- **ABOUT THIS EXERCISE**:
Reproduce every line of the records below word for word, keeping the original order and line breaks.

- **TASK MATERIAL**:
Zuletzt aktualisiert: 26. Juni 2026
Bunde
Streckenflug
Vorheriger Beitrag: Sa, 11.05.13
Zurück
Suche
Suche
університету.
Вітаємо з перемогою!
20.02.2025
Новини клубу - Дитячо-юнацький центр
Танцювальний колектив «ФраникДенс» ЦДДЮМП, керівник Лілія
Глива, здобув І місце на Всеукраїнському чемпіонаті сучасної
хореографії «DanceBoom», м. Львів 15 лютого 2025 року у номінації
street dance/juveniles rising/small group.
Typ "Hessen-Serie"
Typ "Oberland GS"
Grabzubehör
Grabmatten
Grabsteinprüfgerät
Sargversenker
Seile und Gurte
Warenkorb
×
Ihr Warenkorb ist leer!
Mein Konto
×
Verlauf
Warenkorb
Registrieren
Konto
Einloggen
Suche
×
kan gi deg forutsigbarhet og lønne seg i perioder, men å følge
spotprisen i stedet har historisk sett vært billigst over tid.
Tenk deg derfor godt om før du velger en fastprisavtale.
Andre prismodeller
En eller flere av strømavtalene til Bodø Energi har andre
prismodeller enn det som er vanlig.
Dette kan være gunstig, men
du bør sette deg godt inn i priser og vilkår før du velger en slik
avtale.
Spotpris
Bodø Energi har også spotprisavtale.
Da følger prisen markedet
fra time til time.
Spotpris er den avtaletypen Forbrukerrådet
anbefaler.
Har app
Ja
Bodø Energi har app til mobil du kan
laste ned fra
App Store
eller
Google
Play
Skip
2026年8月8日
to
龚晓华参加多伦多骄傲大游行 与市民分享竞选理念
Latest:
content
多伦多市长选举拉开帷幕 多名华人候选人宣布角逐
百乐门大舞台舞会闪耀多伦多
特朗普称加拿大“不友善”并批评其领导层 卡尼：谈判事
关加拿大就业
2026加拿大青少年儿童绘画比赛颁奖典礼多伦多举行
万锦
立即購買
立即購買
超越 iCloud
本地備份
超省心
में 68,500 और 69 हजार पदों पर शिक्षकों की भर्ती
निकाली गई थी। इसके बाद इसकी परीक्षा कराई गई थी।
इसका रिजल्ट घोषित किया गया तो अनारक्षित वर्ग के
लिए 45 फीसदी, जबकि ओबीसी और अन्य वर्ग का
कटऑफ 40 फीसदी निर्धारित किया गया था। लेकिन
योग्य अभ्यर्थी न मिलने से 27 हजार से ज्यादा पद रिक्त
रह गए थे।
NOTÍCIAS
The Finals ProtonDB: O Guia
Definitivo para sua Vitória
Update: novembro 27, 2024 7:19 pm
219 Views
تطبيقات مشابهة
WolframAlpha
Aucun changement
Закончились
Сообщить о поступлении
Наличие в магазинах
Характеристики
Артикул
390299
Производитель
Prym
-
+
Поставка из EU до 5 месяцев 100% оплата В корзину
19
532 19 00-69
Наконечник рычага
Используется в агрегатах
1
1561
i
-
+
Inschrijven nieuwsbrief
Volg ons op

- **TASK OUTPUT**:
Zuletzt aktualisiert: 26. Juni 2026
Bunde
Streckenflug
Vorheriger Beitrag: Sa, 11.05.13
Zurück
Suche
Suche
університету.
Вітаємо з перемогою!
20.02.2025
Новини клубу - Дитячо-юнацький центр
Танцювальний колектив «ФраникДенс» ЦДДЮМП, керівник Лілія
Глива, здобув І місце на Всеукраїнському чемпіонаті сучасної
хореографії «DanceBoom», м. Львів 15 лютого 2025 року у номінації
street dance/juveniles rising/small group.
Typ "Hessen-Serie"
Typ "Oberland GS"
Grabzubehör
Grabmatten
Grabsteinprüfgerät
Sargversenker
Seile und Gurte
Warenkorb
×
Ihr Warenkorb ist leer!
Mein Konto
×
Verlauf
Warenkorb
Registrieren
Konto
Einloggen
Suche
×
kan gi deg forutsigbarhet og lønne seg i perioder, men å følge
spotprisen i stedet har historisk sett vært billigst over tid.
Tenk deg derfor godt om før du velger en fastprisavtale.
Andre prismodeller
En eller flere av strømavtalene til Bodø Energi har andre
prismodeller enn det som er vanlig.
Dette kan være gunstig, men
du bør sette deg godt inn i priser og vilkår før du velger en slik
avtale.
Spotpris
Bodø Energi har også spotprisavtale.
Da følger prisen markedet
fra time til time.
Spotpris er den avtaletypen Forbrukerrådet
anbefaler.
Har app
Ja
Bodø Energi har app til mobil du kan
laste ned fra
App Store
eller
Google
Play
Skip
2026年8月8日
to
龚晓华参加多伦多骄傲大游行 与市民分享竞选理念
Latest:
content
多伦多市长选举拉开帷幕 多名华人候选人宣布角逐
百乐门大舞台舞会闪耀多伦多
特朗普称加拿大“不友善”并批评其领导层 卡尼：谈判事
关加拿大就业
2026加拿大青少年儿童绘画比赛颁奖典礼多伦多举行
万锦
立即購買
立即購買
超越 iCloud
本地備份
超省心
में 68,500 और 69 हजार पदों पर शिक्षकों की भर्ती
निकाली गई थी। इसके बाद इसकी परीक्षा कराई गई थी।
इसका रिजल्ट घोषित किया गया तो अनारक्षित वर्ग के
लिए 45 फीसदी, जबकि ओबीसी और अन्य वर्ग का
कटऑफ 40 फीसदी निर्धारित किया गया था। लेकिन
योग्य अभ्यर्थी न मिलने से 27 हजार से ज्यादा पद रिक्त
रह गए थे।
NOTÍCIAS
The Finals ProtonDB: O Guia
Definitivo para sua Vitória
Update: novembro 27, 2024 7:19 pm
219 Views
تطبيقات مشابهة
WolframAlpha
Aucun changement
Закончились
Сообщить о поступлении
Наличие в магазинах
Характеристики
Артикул
390299
Производитель
Prym
-
+
Поставка из EU до 5 месяцев 100% оплата В корзину
19
532 19 00-69
Наконечник рычага
Используется в агрегатах
1
1561
i
-
+
Inschrijven nieuwsbrief
Volg ons op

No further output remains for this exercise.